━━━━━ DOCUMENT PASSAGE
Clearing rubble in Haiti (USAID)

(U.S. Agency for International Development)

Nearly one year after a 7.0-magnitude earthquake rocked Haiti, engineering and concrete experts at Georgia Institute of Technology in Atlanta report that concrete and other debris in Port-au-Prince can be safely recycled into strong new construction material. Their findings appear in the Bulletin of the American Ceramic Society, published today (4 January 2011).

Georgia Tech researchers Reginald DesRoches, Kimberly Kurtis and Joshua Gresham say they made new concrete from recycled rubble and other indigenous raw materials using simple techniques. And their recycled product meets or exceeds the minimum strength standards used in the United States.

DesRoches, a professor engineering who was born in Haiti, gathered samples of typical concrete rubble in Port-au-Prince. He also collected samples of two readily available sand types used as fine aggregates in some concrete preparation.

He and civil engineering student Gresham also studied the methods, tools, and raw materials used by local laborers to make concrete mixes. DesRoches says, “All of the construction crews were manually batching smaller amounts of concrete” without mixing trucks. He noted that they also mixed concrete “by eye” as well as by hand, which leads to an inconsistent and poor quality product.

Before leaving, DesRoches and Gresham manually cast an initial set of standard 3-inch by 6-inch concrete test blocks using mixes from several different construction sites. Back in Atlanta they were joined by engineering faculty colleague Kurtis, who is also an expert on the materials science of concrete.
━━━━━━━━━━
━━━━━ INPUT RECORDS
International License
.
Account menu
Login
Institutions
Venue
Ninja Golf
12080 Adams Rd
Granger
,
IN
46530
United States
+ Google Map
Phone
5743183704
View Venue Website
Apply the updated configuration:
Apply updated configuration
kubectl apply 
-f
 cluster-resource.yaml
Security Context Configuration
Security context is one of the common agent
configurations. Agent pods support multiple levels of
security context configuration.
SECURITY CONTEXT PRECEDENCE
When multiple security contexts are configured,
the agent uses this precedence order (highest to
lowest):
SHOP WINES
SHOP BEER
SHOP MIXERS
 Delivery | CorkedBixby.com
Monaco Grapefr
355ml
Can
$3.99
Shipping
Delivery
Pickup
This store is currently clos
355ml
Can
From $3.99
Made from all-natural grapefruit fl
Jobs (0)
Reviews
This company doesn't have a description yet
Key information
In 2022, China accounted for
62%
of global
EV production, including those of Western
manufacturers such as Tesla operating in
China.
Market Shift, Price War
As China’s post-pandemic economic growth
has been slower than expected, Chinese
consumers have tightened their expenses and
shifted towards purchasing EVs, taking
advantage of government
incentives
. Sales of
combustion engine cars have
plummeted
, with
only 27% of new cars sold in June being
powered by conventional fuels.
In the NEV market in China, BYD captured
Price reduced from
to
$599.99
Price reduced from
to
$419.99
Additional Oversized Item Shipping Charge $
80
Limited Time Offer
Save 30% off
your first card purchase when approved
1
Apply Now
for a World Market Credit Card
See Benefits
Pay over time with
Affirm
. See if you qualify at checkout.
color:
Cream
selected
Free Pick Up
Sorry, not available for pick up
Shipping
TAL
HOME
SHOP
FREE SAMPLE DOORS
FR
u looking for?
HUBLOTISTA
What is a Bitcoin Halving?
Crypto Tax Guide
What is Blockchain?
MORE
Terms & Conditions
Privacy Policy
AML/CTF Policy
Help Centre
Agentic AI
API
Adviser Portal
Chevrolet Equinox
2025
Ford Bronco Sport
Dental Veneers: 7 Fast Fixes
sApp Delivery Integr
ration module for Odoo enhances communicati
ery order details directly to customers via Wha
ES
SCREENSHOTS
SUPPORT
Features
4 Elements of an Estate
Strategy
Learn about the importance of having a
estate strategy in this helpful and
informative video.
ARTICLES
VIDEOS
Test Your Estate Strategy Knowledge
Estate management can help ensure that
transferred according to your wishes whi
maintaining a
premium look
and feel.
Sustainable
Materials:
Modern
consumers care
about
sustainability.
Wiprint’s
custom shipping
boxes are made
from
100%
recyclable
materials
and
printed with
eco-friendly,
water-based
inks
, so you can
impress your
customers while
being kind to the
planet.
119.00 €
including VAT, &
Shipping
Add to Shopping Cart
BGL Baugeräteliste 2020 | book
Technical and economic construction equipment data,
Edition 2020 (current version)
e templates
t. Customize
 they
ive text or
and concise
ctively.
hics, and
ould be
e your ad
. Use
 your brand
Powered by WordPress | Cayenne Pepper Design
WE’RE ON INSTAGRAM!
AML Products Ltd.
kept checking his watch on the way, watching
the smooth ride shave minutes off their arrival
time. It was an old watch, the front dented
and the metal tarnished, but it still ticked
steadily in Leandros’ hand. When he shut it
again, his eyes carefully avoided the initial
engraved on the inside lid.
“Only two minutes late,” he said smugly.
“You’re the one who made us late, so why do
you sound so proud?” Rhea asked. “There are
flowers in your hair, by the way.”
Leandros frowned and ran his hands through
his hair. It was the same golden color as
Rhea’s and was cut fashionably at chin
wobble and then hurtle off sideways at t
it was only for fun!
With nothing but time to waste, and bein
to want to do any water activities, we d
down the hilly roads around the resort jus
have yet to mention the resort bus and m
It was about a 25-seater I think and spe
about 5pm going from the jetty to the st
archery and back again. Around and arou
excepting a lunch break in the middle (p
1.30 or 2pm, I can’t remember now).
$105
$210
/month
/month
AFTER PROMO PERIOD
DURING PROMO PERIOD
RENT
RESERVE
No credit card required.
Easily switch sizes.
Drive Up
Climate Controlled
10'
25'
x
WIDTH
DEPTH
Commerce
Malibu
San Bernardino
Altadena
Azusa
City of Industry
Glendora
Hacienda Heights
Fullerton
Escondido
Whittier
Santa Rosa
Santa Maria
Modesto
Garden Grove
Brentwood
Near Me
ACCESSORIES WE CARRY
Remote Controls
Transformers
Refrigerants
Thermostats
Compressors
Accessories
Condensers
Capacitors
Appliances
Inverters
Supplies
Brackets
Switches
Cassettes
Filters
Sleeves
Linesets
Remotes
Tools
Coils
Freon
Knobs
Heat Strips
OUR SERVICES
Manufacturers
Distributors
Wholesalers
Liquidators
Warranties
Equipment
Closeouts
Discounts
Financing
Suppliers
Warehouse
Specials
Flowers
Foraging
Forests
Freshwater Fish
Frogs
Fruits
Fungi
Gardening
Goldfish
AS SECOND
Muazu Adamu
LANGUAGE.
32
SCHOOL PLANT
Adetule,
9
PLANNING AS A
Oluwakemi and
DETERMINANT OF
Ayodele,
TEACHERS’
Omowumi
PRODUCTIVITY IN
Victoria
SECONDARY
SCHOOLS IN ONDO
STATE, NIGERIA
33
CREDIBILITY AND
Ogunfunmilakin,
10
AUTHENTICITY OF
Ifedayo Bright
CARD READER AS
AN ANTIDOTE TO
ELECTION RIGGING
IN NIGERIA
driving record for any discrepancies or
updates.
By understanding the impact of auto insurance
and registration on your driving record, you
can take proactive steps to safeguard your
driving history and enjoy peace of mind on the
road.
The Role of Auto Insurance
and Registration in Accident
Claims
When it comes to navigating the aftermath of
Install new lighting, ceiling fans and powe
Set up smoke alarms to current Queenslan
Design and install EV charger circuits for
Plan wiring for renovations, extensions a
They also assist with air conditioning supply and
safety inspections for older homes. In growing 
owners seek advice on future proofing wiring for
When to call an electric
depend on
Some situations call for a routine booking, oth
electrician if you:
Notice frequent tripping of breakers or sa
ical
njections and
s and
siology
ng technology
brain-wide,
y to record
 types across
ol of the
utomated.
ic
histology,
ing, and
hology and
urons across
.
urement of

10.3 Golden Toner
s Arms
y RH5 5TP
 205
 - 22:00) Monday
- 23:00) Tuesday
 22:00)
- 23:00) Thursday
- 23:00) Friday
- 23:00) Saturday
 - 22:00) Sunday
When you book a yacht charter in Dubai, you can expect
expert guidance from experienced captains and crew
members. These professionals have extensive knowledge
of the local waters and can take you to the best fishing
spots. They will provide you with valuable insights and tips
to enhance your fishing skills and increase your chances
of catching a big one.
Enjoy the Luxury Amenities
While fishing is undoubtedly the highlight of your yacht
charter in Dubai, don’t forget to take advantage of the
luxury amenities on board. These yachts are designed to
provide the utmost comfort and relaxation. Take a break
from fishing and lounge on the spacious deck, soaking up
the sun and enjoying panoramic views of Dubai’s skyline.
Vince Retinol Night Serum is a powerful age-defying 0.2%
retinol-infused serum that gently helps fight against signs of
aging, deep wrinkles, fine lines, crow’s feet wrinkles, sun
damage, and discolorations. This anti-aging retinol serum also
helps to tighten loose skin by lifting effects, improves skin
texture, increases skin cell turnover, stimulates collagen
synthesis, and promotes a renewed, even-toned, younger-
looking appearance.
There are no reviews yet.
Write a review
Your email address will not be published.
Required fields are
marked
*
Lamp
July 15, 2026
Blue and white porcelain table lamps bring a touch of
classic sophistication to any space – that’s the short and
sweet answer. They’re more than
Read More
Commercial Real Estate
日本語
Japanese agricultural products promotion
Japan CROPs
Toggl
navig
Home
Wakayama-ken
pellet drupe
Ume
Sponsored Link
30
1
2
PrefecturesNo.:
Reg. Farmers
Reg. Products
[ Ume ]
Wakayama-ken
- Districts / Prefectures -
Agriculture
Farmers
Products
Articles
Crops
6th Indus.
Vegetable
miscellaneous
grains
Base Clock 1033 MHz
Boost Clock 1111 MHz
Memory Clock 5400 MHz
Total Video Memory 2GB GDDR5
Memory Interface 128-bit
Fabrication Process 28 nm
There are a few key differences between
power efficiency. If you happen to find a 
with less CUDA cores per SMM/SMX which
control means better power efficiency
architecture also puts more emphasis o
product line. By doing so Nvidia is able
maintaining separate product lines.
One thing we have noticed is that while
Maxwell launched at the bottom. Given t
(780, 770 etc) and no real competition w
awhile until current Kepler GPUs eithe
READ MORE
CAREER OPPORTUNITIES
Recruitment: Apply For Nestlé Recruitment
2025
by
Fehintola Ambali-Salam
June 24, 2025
━━━━━━━━━━
JOB A => Can you extract the stretch of the Haiti rubble article from "Georgia Tech researchers" through "the United States."?
JOB B => Can you put the rows, from the first one through the line containing "Security context is one of the common agent", into a JSON list of strings with one string per line, leaving out blank lines?
The Haiti rubble article and the rows are unrelated material.

RESPONSE AREA A =>
Georgia Tech researchers Reginald DesRoches, Kimberly Kurtis and Joshua Gresham say they made new concrete from recycled rubble and other indigenous raw materials using simple techniques. And their recycled product meets or exceeds the minimum strength standards used in the United States.

RESPONSE AREA B =>
[
  "International License",
  ".",
  "Account menu",
  "Login",
  "Institutions",
  "Venue",
  "Ninja Golf",
  "12080 Adams Rd",
  "Granger",
  ",",
  "IN",
  "46530",
  "United States",
  "+ Google Map",
  "Phone",
  "5743183704",
  "View Venue Website",
  "Apply the updated configuration:",
  "Apply updated configuration",
  "kubectl apply ",
  "-f",
  " cluster-resource.yaml",
  "Security Context Configuration",
  "Security context is one of the common agent"
]